The only possibility for a country geographically close to North Korea to conclude it was a shorter-range rocket would be a technical flaw or “human failure,” said Fitzpatrick, adding: “In either case, it's actually worrisome that Russia apparently has so badly mischaracterized this launch.”

Fitzpatrick said it Russian radar may simply have missed the launch, or did not track the missile's flight completely.

John Schilling, a missile technology specialist with 38 North, a North Korea monitoring website run by Johns Hopkins University's School of Advanced International Studies (SAIS), brought up another possibility.

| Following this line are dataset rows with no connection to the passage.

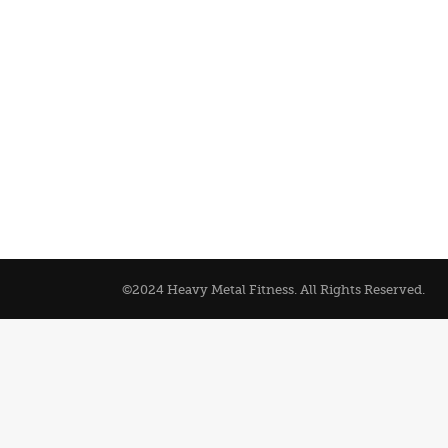
©2024 Heavy Metal Fitness. All Rights Reserved.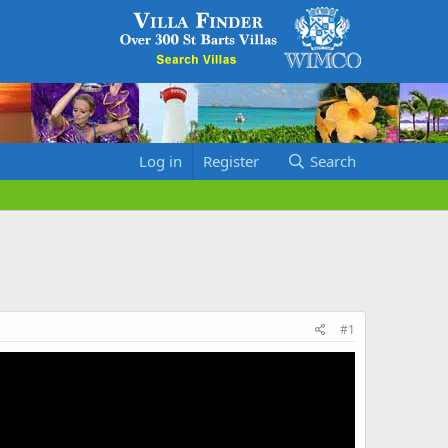
Log in
Register
Search
#1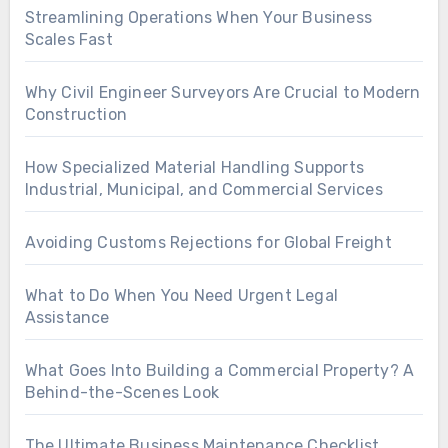
Streamlining Operations When Your Business
Scales Fast
Why Civil Engineer Surveyors Are Crucial to Modern
Construction
How Specialized Material Handling Supports
Industrial, Municipal, and Commercial Services
Avoiding Customs Rejections for Global Freight
What to Do When You Need Urgent Legal
Assistance
What Goes Into Building a Commercial Property? A
Behind-the-Scenes Look
The Ultimate Business Maintenance Checklist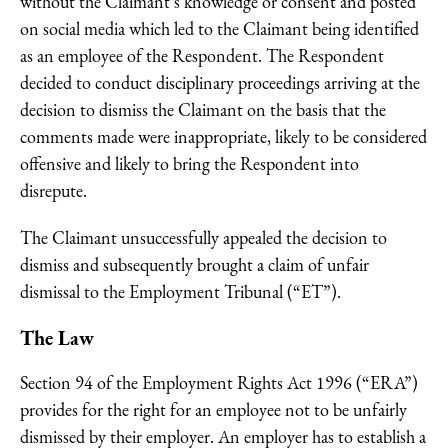
without the Claimant’s knowledge or consent and posted
on social media which led to the Claimant being identified
as an employee of the Respondent. The Respondent
decided to conduct disciplinary proceedings arriving at the
decision to dismiss the Claimant on the basis that the
comments made were inappropriate, likely to be considered
offensive and likely to bring the Respondent into
disrepute.
The Claimant unsuccessfully appealed the decision to
dismiss and subsequently brought a claim of unfair
dismissal to the Employment Tribunal (“ET”).
The Law
Section 94 of the Employment Rights Act 1996 (“ERA”)
provides for the right for an employee not to be unfairly
dismissed by their employer. An employer has to establish a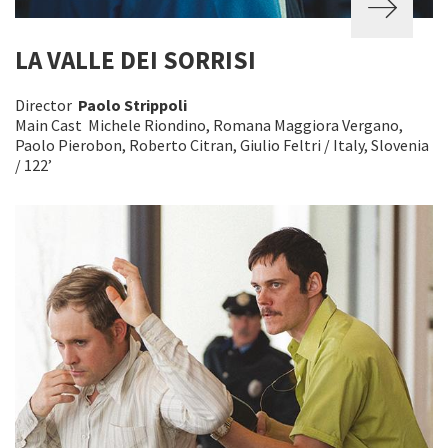
LA VALLE DEI SORRISI
Director
Paolo Strippoli
Main Cast Michele Riondino, Romana Maggiora Vergano,
Paolo Pierobon, Roberto Citran, Giulio Feltri / Italy, Slovenia
/ 122’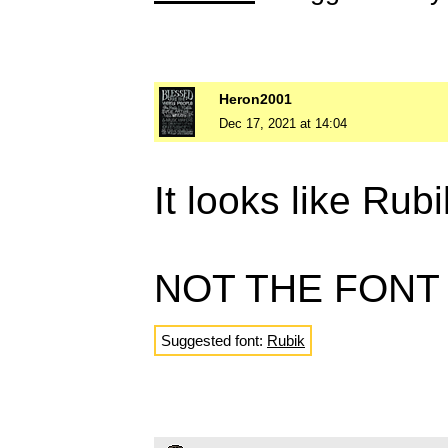
Heron2001
Dec 17, 2021 at 14:04
It looks like Ru
NOT THE FONT
Suggested font:
Rubik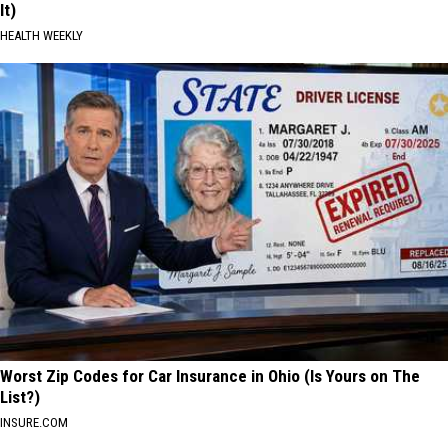
It)
HEALTH WEEKLY
Worst Zip Codes for Car Insurance in Ohio (Is Yours on The
List?)
INSURE.COM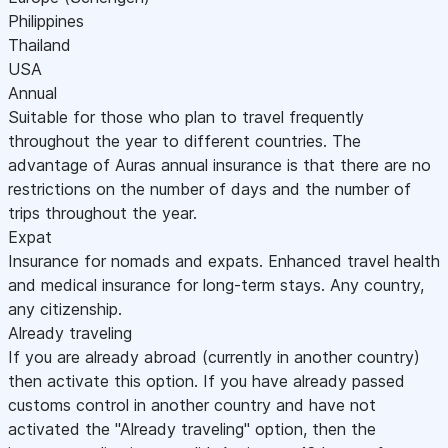
Philippines
Thailand
USA
Annual
Suitable for those who plan to travel frequently
throughout the year to different countries. The
advantage of Auras annual insurance is that there are no
restrictions on the number of days and the number of
trips throughout the year.
Expat
Insurance for nomads and expats. Enhanced travel health
and medical insurance for long-term stays. Any country,
any citizenship.
Already traveling
If you are already abroad (currently in another country)
then activate this option. If you have already passed
customs control in another country and have not
activated the "Already traveling" option, then the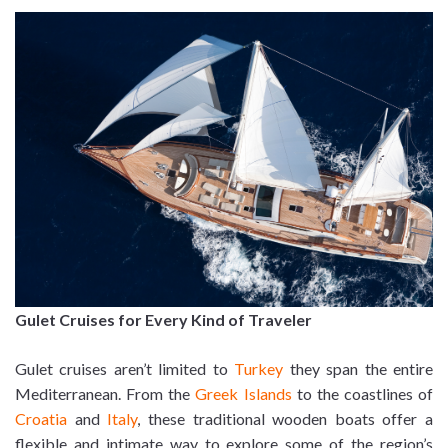
Gulet Cruises for Every Kind of Traveler
Gulet cruises aren’t limited to
Turkey
they span the entire
Mediterranean. From the
Greek Islands
to the coastlines of
Croatia
and
Italy
, these traditional wooden boats offer a
flexible and intimate way to explore some of the region’s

Given that the Hwasong-14 was a two-stage rocket, Russian monitors may have detected only the rocket used for the missile’s first stage - believed to be a well-known KN-17 liquid-fueled missile - which Schilling said “would have reached the lower altitude and traveled a shorter distance.”

Jonathan McDowell, an astrophysicist at the Harvard Smithsonian Center for Astrophysics, also believes the missile’s second stage may have escaped the notice of Russian trackers.

“The second stage separates, fires and goes up to this almost 3,000 km height, but if the Russians didn't see the second stage for some reason and just saw the first stage, that would only go up to sort of the height that they report,” he said.

Russia’s failure to track the Hwasong-14’s second stage could be explained by a lack of “good sensor systems as close to North Korea as the U.S. does have, presumably in South Korea, that are much closer to the action,” McDowell added.

He said Russia's early-warning systems to detect missile launches have been deteriorating for several years. “A lot of their early warning satellites have been retired, and their radars, not all of them are in operation, and so this may reflect the aging of the Russian technical capability,” the scientist said.

Another North Korea expert, Bruce Bennett of the Rand Corporation, said while Russia’s assessment could be a result of technical shortcomings, it seems more plausible that Moscow’s political motivations may have influenced its missile report.

“In theory, Russia could be trying to play down the North Korean assertion that it did happen and that therefore [leader] Kim Jong Un accomplishes his objective,” Bennett said. “So Russia could be taking a position against North Korea … as well as acting against the U.S. It's kind of a poor play by the Russians.”

Fitzpatrick shares this view as Russia historically tends to minimize North Korea's nuclear and missile capabilities, “so as not to play into what is sometimes an excessive sense of threat perceived by the United States.”

“I think it's fair to say that Russia has a political motivation to assess that it was not an intercontinental ballistic missile because Russia does not want the United States to have any further excuse to expand its ballistic missile defense capabilities,” Fitzpatrick said.